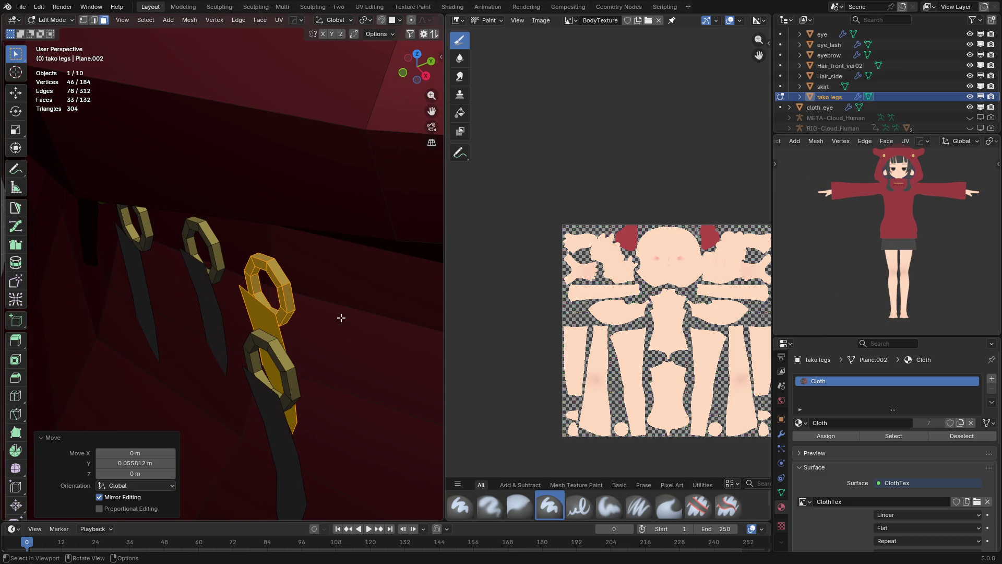
left_click(340, 318)
middle_click_drag(339, 362, 269, 334)
key("l")
key("g")
key("y")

++++

HOW TO COMPLETE THIS TASK: Copy out every line of the data above, taking care to leave the pictures out.

TASK ANSWER:
left_click(340, 318)
middle_click_drag(339, 362, 269, 334)
key("l")
key("g")
key("y")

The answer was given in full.